Transizione energetica
E-bus: non scordare le officine
Il trasporto pubblico è la soluzione all’emergenza climatica. Il passaggio al trasporto interamente elettrico ridurrà drasticamente le emissioni di CO₂. Nell’entusiasmo di questa rivoluzione verde in atto, però, non dobbiamo dimenticare due questioni: quella delle materie prime e la necessità di formazione nelle officine.
Secondo gli esperti dell’IPCC (Gruppo intergovernativo sul cambiamento climatico), la finestra di tempo per mantenere le temperature globali al di sotto di 1,5°C si chiuderà presto. Restano tre anni per invertire la tendenza all’aumento delle emissioni di CO₂ ed evitare che l’umanità debba affrontare conseguenze troppo gravi. Le soluzioni sono possibili, ma la nostra società deve fare le scelte giuste. Il nostro settore è una delle risposte all’emergenza climatica. I treni non hanno praticamente alcun impatto sul clima e, in termini di consumo energetico, sono da quattro a cinque volte più efficienti delle automobili. Oltre il 90% dell’elettricità prodotta dalle ferrovie è rinnovabile.
Per quanto riguarda gli autobus, i numerosi annunci di passaggio a veicoli completamente elettrici entro il 2030 o il 2040 sono un segno di questa crescente consapevolezza. Sulla carta, le nuove generazioni di veicoli elettrici hanno tutte le carte in regola per ridurre le emissioni di gas serra. Tuttavia, il passaggio dagli autobus termici agli e-bus pone almeno due problemi che spesso vengono trascurati nel dibattito in corso.

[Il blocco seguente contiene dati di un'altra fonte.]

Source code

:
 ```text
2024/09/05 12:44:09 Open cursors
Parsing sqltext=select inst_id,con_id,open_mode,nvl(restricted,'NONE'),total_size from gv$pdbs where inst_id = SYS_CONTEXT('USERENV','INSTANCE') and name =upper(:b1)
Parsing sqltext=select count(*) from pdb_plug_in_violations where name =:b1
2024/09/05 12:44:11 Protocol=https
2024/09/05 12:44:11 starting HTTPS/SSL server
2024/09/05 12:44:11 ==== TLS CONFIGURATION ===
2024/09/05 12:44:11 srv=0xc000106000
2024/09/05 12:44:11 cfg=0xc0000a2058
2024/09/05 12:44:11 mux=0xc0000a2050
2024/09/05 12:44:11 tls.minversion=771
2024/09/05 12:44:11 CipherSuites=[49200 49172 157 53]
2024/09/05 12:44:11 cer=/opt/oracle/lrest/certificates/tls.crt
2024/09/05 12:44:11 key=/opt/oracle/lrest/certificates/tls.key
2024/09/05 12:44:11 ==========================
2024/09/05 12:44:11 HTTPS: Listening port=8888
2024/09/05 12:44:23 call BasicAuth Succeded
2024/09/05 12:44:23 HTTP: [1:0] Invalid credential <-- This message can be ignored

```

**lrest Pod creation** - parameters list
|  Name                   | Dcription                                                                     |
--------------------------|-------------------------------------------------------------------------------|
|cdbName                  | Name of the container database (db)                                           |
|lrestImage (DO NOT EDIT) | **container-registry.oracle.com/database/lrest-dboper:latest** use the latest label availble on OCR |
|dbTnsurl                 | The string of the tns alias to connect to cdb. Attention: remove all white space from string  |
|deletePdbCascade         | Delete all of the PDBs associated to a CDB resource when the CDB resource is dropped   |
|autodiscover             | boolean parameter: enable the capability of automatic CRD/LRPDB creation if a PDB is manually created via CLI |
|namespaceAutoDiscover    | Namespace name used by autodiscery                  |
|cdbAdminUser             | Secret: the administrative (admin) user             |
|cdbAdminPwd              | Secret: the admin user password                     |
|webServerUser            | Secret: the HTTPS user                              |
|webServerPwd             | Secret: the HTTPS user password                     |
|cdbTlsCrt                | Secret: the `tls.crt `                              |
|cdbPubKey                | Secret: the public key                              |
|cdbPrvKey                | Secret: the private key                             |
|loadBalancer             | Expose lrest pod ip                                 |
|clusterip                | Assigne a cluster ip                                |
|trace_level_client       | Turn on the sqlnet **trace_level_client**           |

Impatto ambientale a monte
Il primo problema è che, se da un lato la guida di un autobus non emette più C0₂ dannosi per l’ambiente o particelle fini cancerogene come nel caso del diesel, dall’altro lato la costruzione di veicoli elettrici comporta un’elevata emissione di gas a effetto serra e consuma una grande quantità di metalli: litio, terre rare, alluminio, rame, cobalto, ecc… Le tecnologie verdi si basano in gran parte sull’industria mineraria, considerata la più inquinante al mondo. Dalla produzione delle batterie e dalla loro durata di vita alla fonte della corrente che le ricarica e all’afflusso di veicoli di seconda mano inquinanti nei Paesi poveri, non c’è assolutamente nulla di evidente sulla natura ecologica dei veicoli elettrici. La produzione di massa di batterie genera nuovo inquinamento. L’impatto ambientale è stato spostato a monte, nelle fasi di estrazione e raffinazione. Intere regioni della Bolivia, del Cile, della Cina e della Repubblica Democratica del Congo sono state devastate dalle miniere a cielo aperto e soffrono di carenza idrica. E dalla dipendenza dal petrolio stiamo passando alla dipendenza da metalli e minerali rari.
Anticipare la formazione nelle officine
Il secondo problema è la possibile mancanza di anticipazione delle esigenze di formazione e formazione continua nelle officine richieste da questo rapido passaggio dal trasporto termico a quello elettrico. Focalizzandosi sul prezzo di acquisto degli autobus elettrici, che sono più costosi degli equivalenti diesel, e sui costi infrastrutturali (stazioni di ricarica, attrezzature di deposito, ecc.), le aziende potrebbero trascurare l’impatto sul personale delle officine. Un’intera generazione di colleghi formata per la riparazione di guasti meccanici deve essere formata per la riparazione di guasti elettronici. Queste nuove competenze richiederanno tempo per la formazione e l’aggiornamento professionale e dovranno poi essere riconosciute nei profili professionali e a livello salariale. Molte questioni rimangono aperte e dovranno essere chiarite nei prossimi mesi. La tentazione di esternalizzare questo servizio potrebbe essere grande. Tecnicamente, però, sembra difficile trasportare questi autobus alle officine di riparazione Hesse, Solaris o Mercedes in Svizzera, Polonia o Germania. Sembrerebbe più saggio mantenere i depositi nelle mani delle aziende di trasporto. Il riscontro iniziale di TPF e TransN è stato rassicurante. Le aziende che forniscono gli e-bus stanno formando i nostri colleghi alla riparazione e alla manutenzione di questi nuovi autobus. Torneremo in ogni modo a parlarne.